Enhanced photoluminescence intensity of Y2O3: Eu3+ Sheets by codoping Pr3+ and involved energy transfer mechanisms

Y2O3: Eu3+ has been widely applied as red phosphors in the fields of displaying and illumination. Here, we report the enhanced luminescence intensity of Y2O3: Eu3+ by codoping Pr3+ ion. The Pr3+ and Eu3+ doped Y2O3 microsheets with high aspect ratio were synthesized by a simple route combining chemical precipitation and pyrolysis, which could emit intense red light centered at 610 nm under the 254 and 365 nm UV excitation. The fluorescence measurement indicated that the luminescence intensity of Y2O3: Eu3+, Pr3+ did not increase monotonously with increasing Pr3+ concentration. The highest improvement of the photoluminescence intensity of Y2O3:Eu3+ was realized in the sample doped with 2 mol% Pr3+, which was of 17.8% higher than the whole intensity of only Eu3+ doped Y2O3.The mechanism analysis based on SEM, XRD, fluorescence spectra, and simplified energy level diagram indicated that (1) energy transfer process between Pr3+ and Eu3+, (2) crystallinity, and (3) symmetry should respond for this nonmonotonous variation phenomenon by competition with each other.
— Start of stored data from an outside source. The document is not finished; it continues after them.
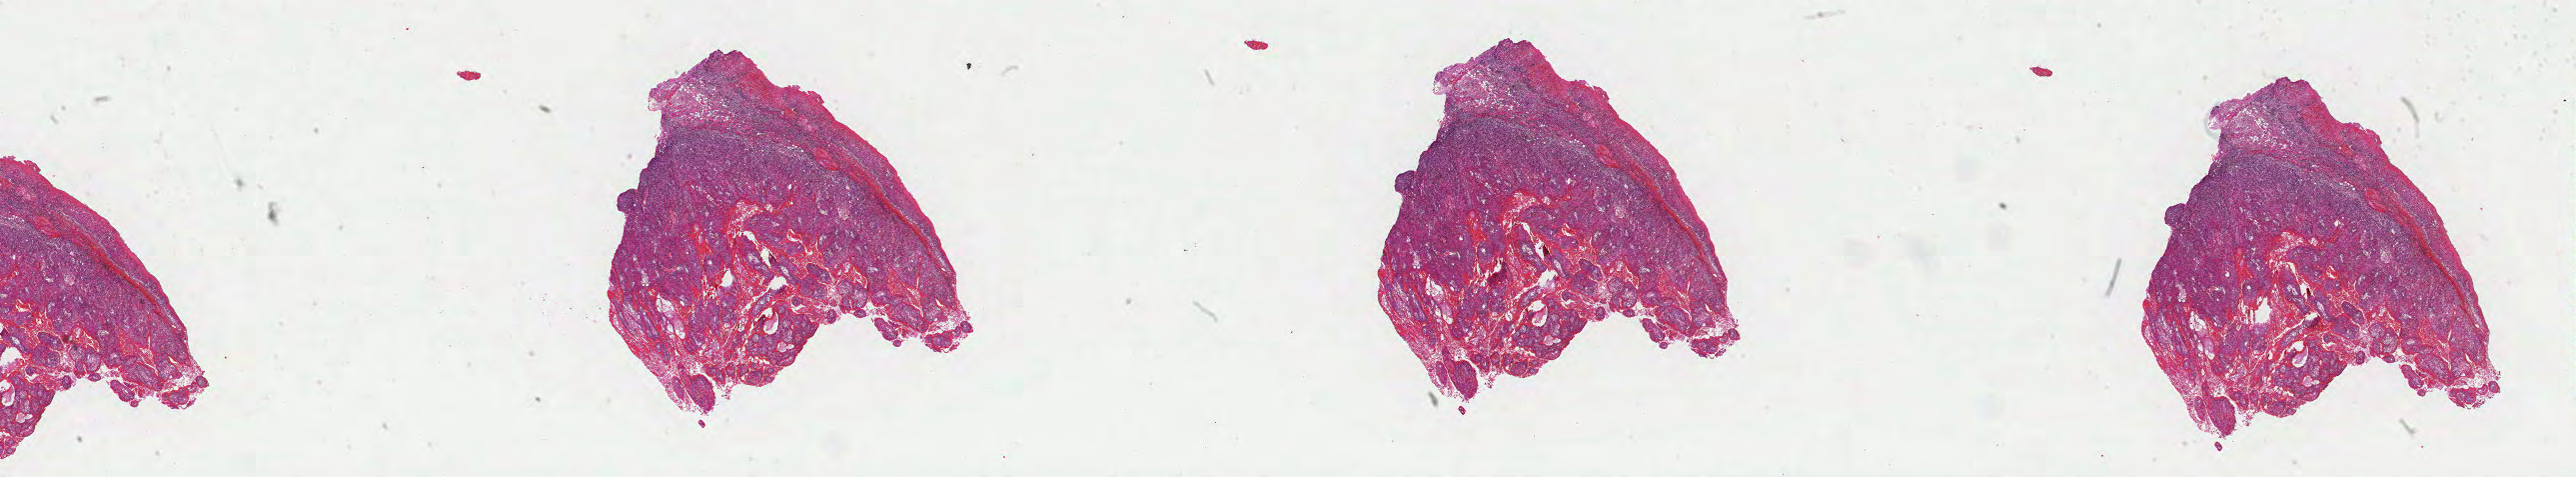
Whole-slide histology image, Hematoxylin and eosin (H&E) stained, low-resolution overview of the scanned area, about 41.8 x 7.7 mm (from a 40x scan); formalin-fixed paraffin-embedded (FFPE) diagnostic section; sample: primary tumour, head and neck. Female, age 77 years at initial diagnosis. Histologic grade: G2 (moderately differentiated).
Pathologic diagnosis: Squamous cell carcinoma, NOS (tongue, NOS). TNM: T1 N0. AJCC pathologic stage: I (7th edition).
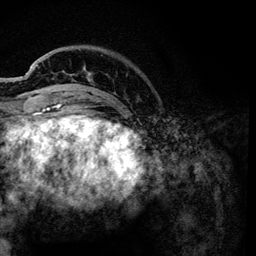
Breast MRI, one axial slice; position 25 of 134 along the scan axis; cropped to one breast; dynamic contrast-enhanced series, time point 2 of 6 at this slice position (early post-contrast); 3 T; TE 4.2 ms, TR 7.9 ms; 1.2 mm slice thickness; 256 × 256 image matrix, field of view 170 × 170 mm. Female patient.
Structures marked on this image (semi-automatic segmentation, software-assisted and operator-edited):
- enhancing-tissue mask used for the functional tumour volume (all voxels passing the contrast-enhancement thresholds inside the analysis volume; usually the tumour): box from (x=59, y=74) to (x=116, y=99) px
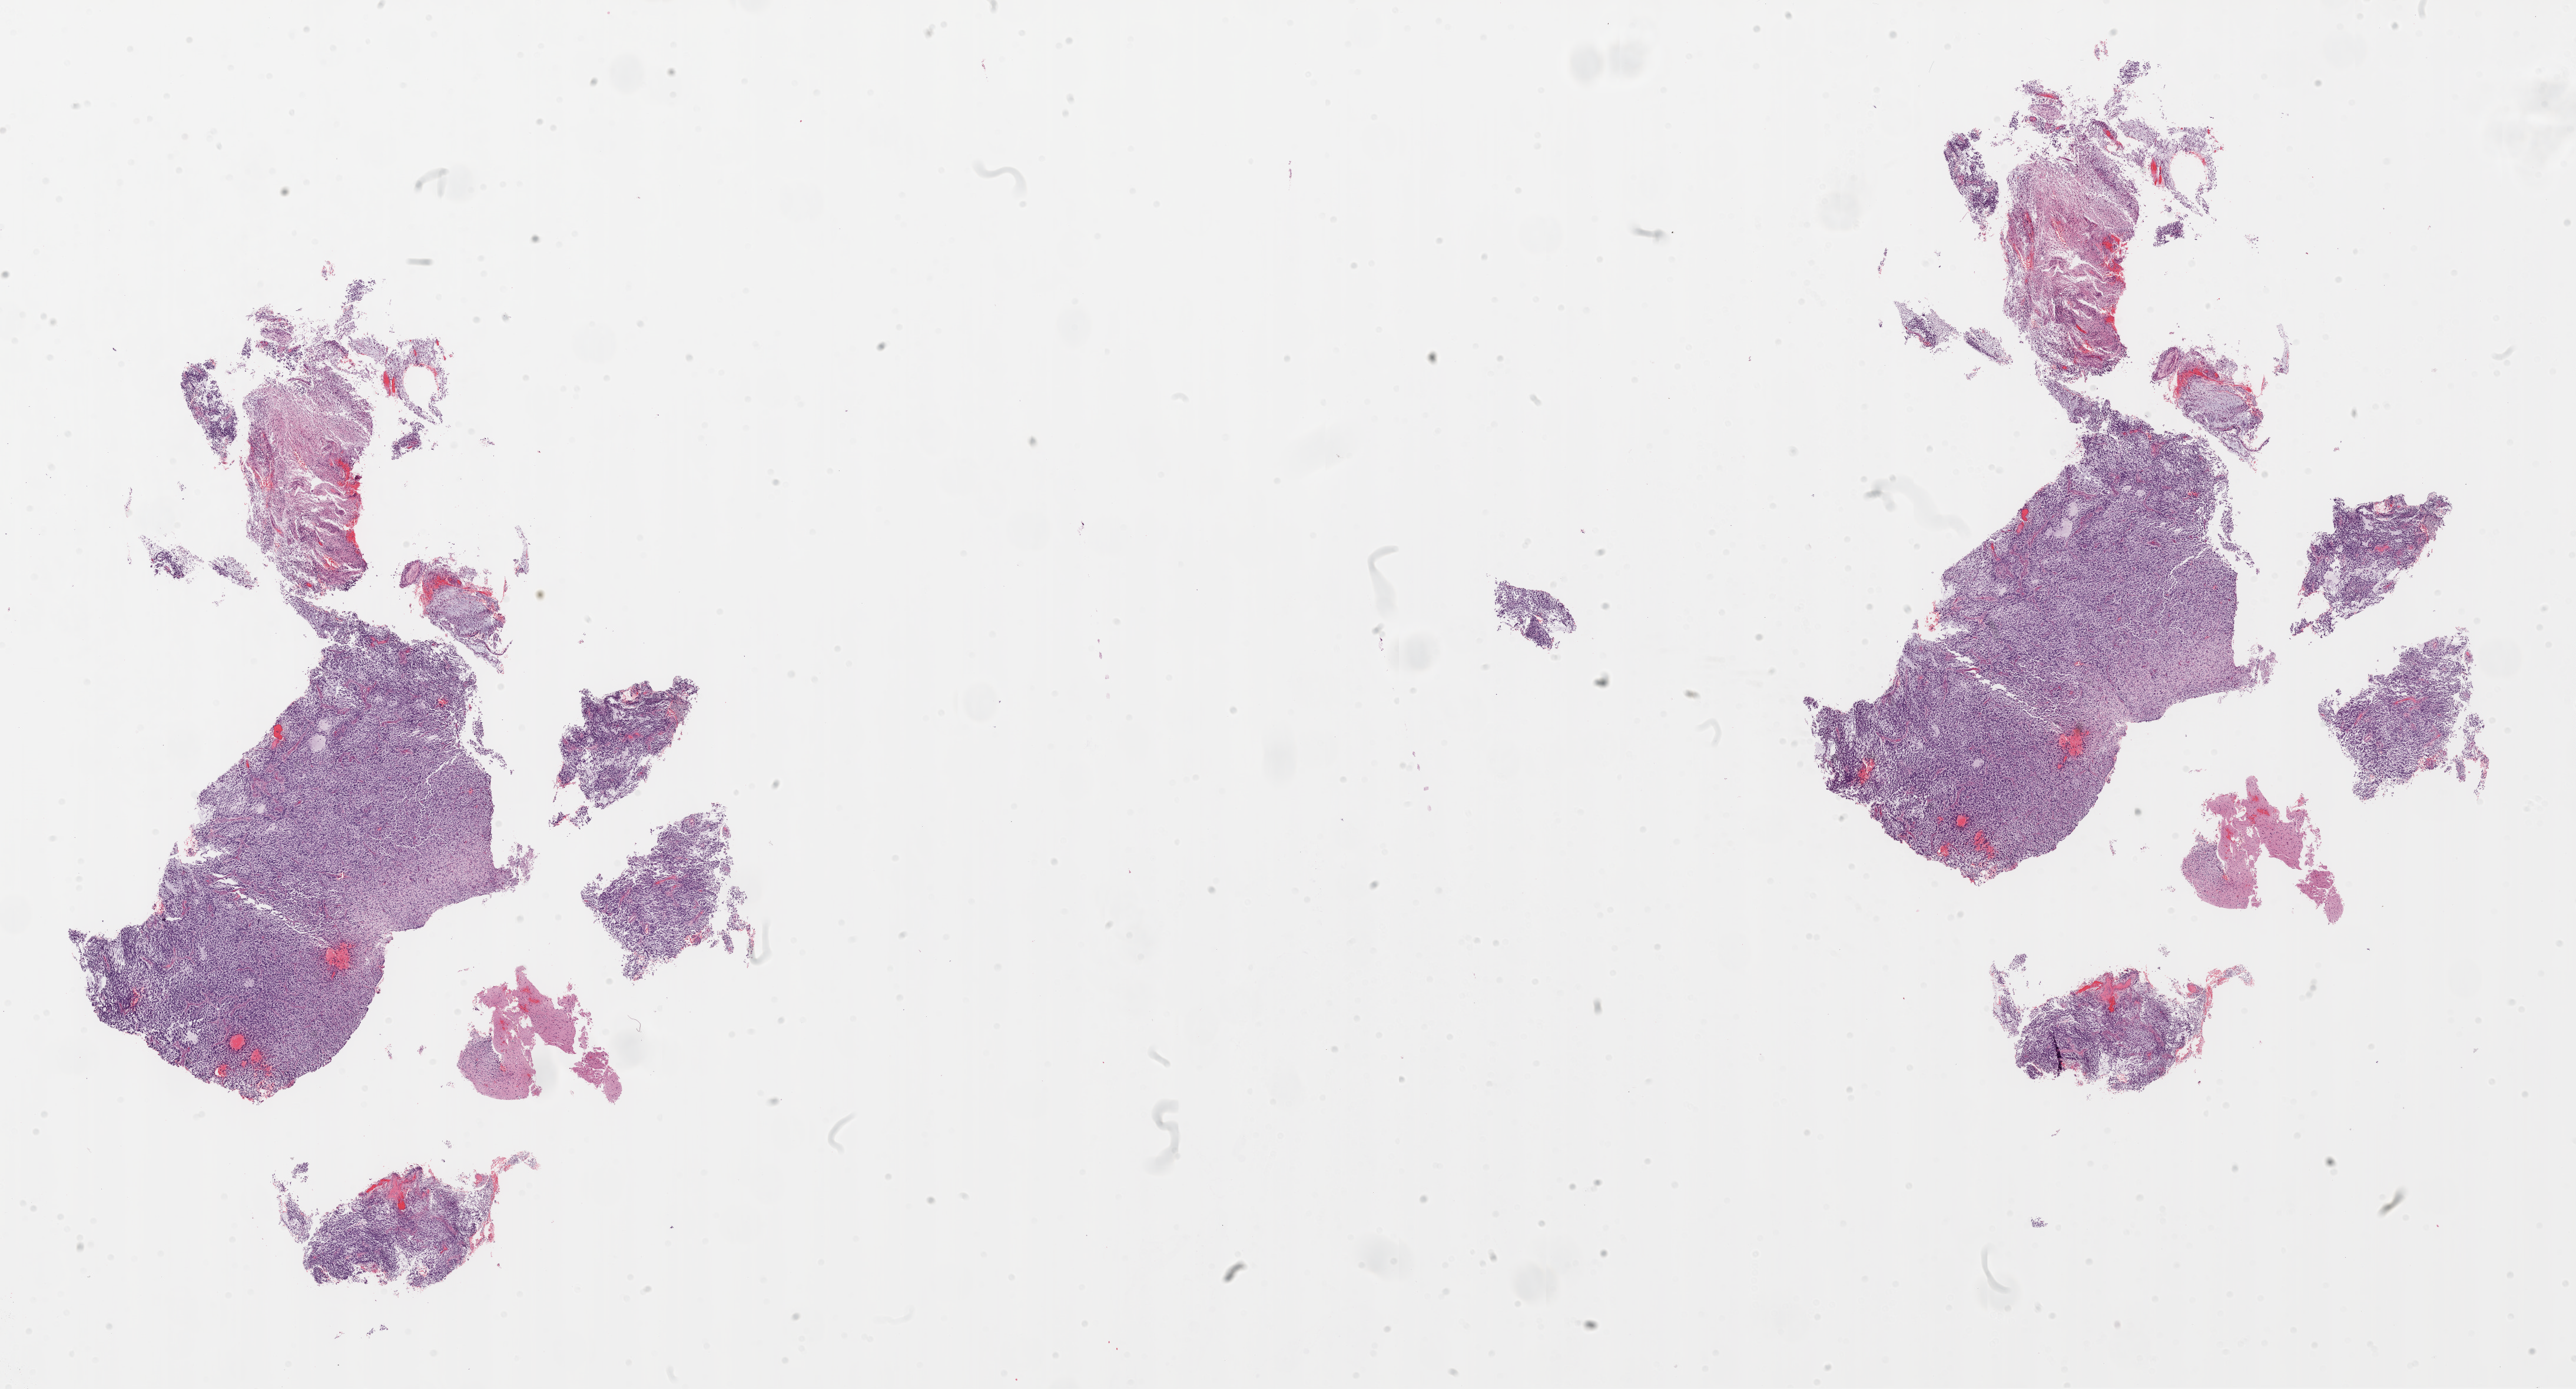
Hematoxylin and eosin (H&E) stained whole-slide image — whole scanned area (about 35.1 x 18.9 mm, acquisition: 20x scan) shown as a low-resolution overview, FFPE section, primary tumour sample from the brain. Female, age 17 years at initial diagnosis.
- diagnosis: Glioblastoma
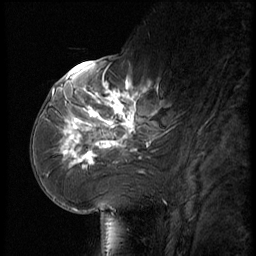
Breast MRI (dynamic contrast-enhanced), one sagittal slice; position 25 of 56 along the scan axis; dynamic contrast-enhanced series, image 2 of 3 at this slice position (ordered by acquisition); 1.5 T; TE 4.2 ms, TR 9 ms; 256 × 256 image matrix, field of view 180 × 180 mm. Patient: female, 61 years. From the clinical record (not read from this slice): setting: breast cancer imaged before/during neoadjuvant chemotherapy; receptor status: HR-positive, HER2-negative.
Annotated regions visible in this slice (semi-automatic segmentation, software-assisted and operator-edited):
- analysis volume of interest (the breast-tissue region the enhancement analysis was run in; not a lesion): bounding box [x1, y1, x2, y2] px = [65, 74, 185, 175]
- tumour enhancement mask (voxels above the 140 % enhancement threshold inside the analysis volume of interest): [65, 82, 149, 167]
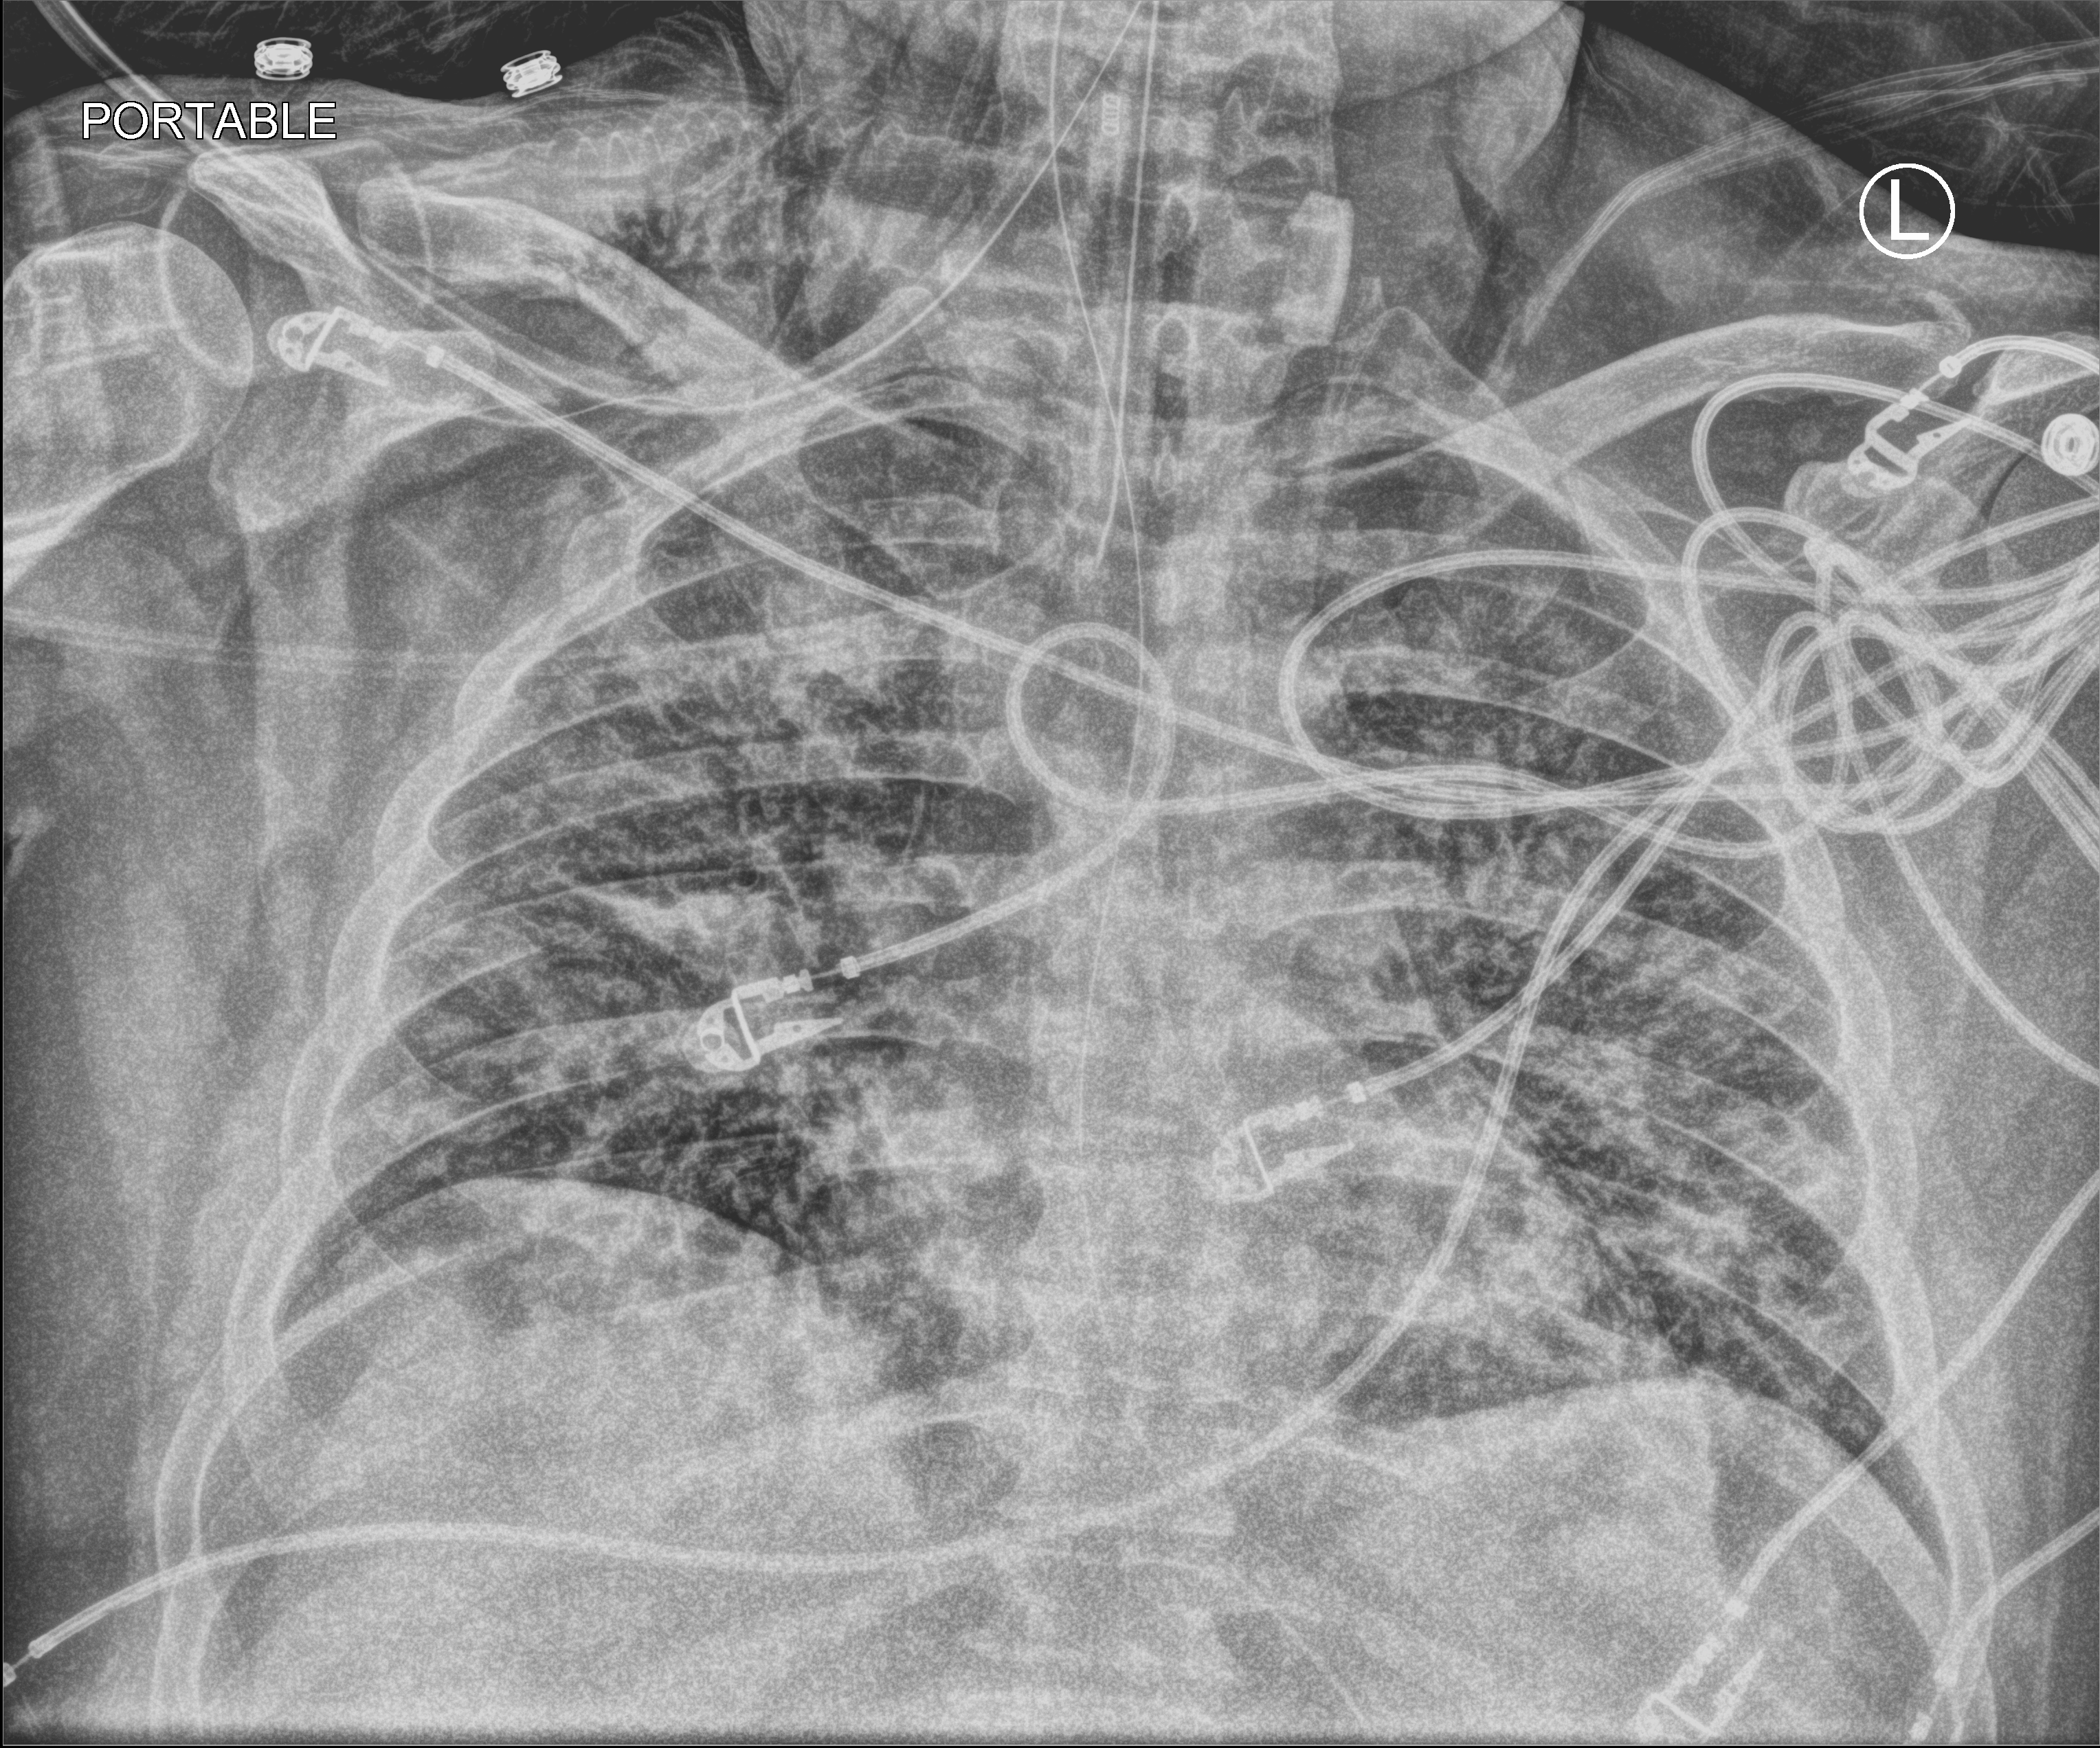
Bedside chest radiograph (computed radiography), anteroposterior (AP) projection. Adult patient hospitalised with COVID-19, age 18–59 years.
From the hospital-stay record, not from the radiograph (when in the stay this image was taken is not recorded): admitted to intensive care during this hospital stay: yes.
For energy transfer process between Pr3+ and Eu3+, it was suggested that the cross relaxation of 5D0 + 7F1(Eu3+)↔3P0 + 3H6(Pr3+) and the efficient energy transfer from 3P0 state of Pr3+ to 5D1 energy level of Eu3+ lead to the improvement of the population of the 5D0 state of Eu3+ so that the 610 red emission of Eu3+ ion was accordingly enhanced.